Large intraspecific sequence divergences were observed in North African catfish, which were more than expected in the present study. This may be caused by the genetic difference between domesticated strains of the same species. Nonetheless, all specimens were classified as belonging to the same species, using the bPTP and GMYC methods. The ZZ/ZW sex determination system is believed to be the same as the ancestral system for North African catfish, which is supported by most of the reported sex chromosome systems from Africa and Israel. However, some studies of different populations from Israel, Hungary, and China suggest an XX/XY system or the possible coexistence of both sex chromosome systems or polygenic sex determination in North African catfish [56-62]. Unlikely hypotheses of incomplete lineage sorting in North African catfish can be ruled out if (1) populations with highly divergent mitochondrial DNA haplotypes are present in the same species or (2) the same haplotype are accumulated geographically near the boundaries of allopatric species or in their hybrid zones. It should be noted that haplotype retained from a common ancestor should be randomly distributed in the populations of descendant species, not accumulated near the boundaries of allopatric species or in their hybrid zones. This suggests that the problems in taxonomic and systematic analyses have complex issues that need to be resolved based on the data obtained from populations from different geographic origins and by large-scale genomic analyses [63,64].
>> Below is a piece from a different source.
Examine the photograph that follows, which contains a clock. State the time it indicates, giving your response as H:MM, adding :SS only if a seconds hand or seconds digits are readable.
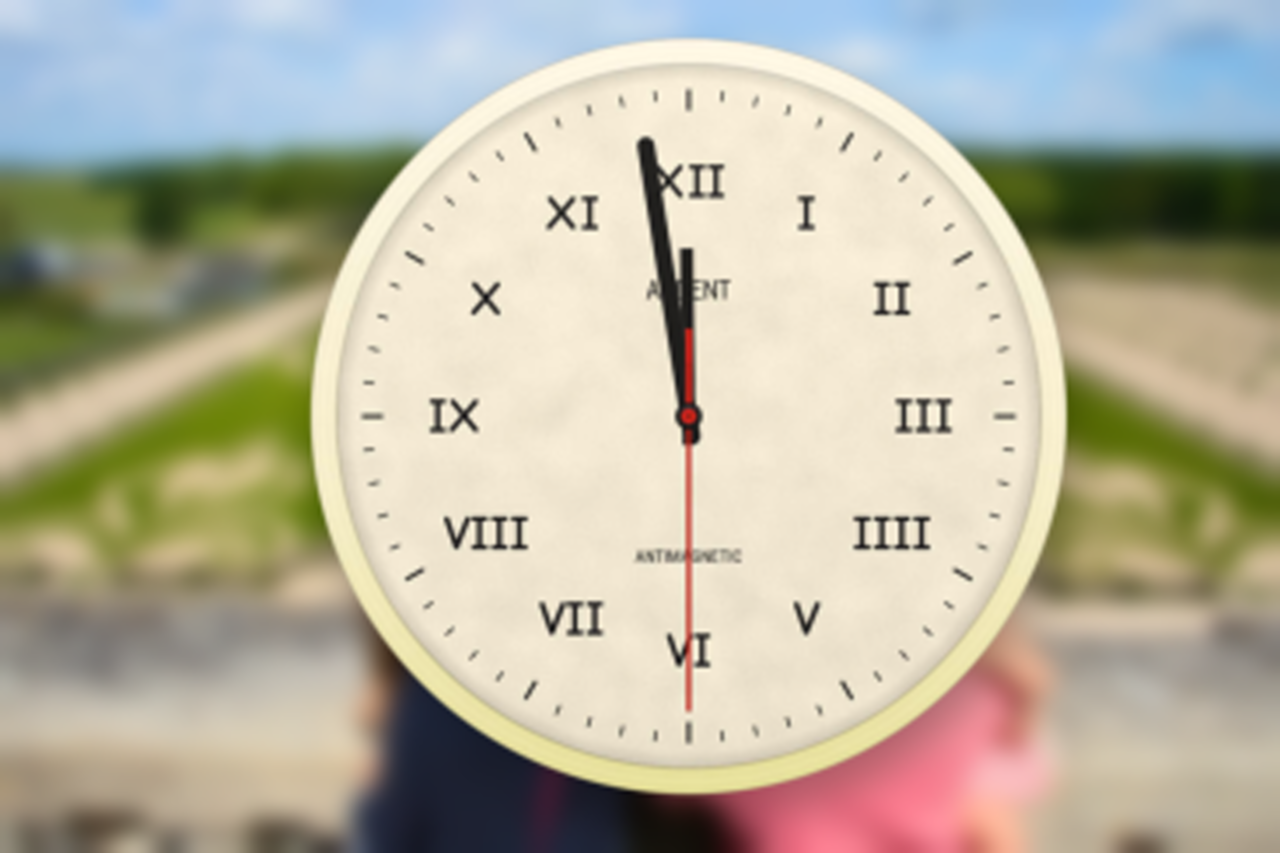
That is 11:58:30
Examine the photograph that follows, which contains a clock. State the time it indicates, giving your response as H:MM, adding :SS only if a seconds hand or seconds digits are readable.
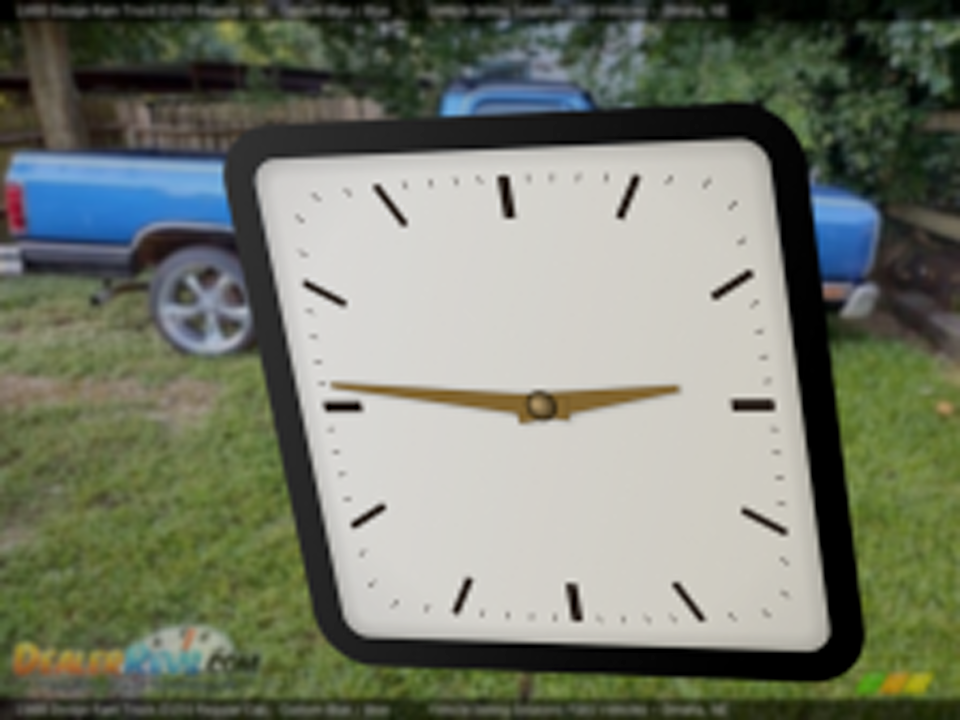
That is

The COI and D-loop sequence datasets had lower power than the Cytb dataset because they had fewer informative sites. The overlap in the distribution of intra- and interspecific sequence divergence resulted in unclear cutoff values for species identification. The paradox of deep intraspecific and shallow interspecific sequence divergence indicates the need for further verification of specimen collection accuracy. However, species identification based on the Cytb dataset was unambiguous for Alluaud's catfish (C. alluaudi), whitespotted clarias (C. fuscus), North African catfish (C. gariepinus), C. intermedius, smoothhead catfish (C. liocephalus), bighead catfish (C. macrocephalus), blunttooth catfish (C. ngamensis), slender walking catfish (C. nieuhofii), C. olivaceus, C. pseudonieuhofii, and Werner's catfish (C. werneri). The optimal quality and traceability of the data associated with reference barcodes must be ensured by developing and adhering to best practices. To build a robust reference sequence library in public repositories, specimens from various geographical locations are required improvement of the Cytb barcoding gap value will provide more reliable representative data. However, cryptic species complexes in clariid catfish lineages may cause an overlap intraspecific and interspecific sequence divergences.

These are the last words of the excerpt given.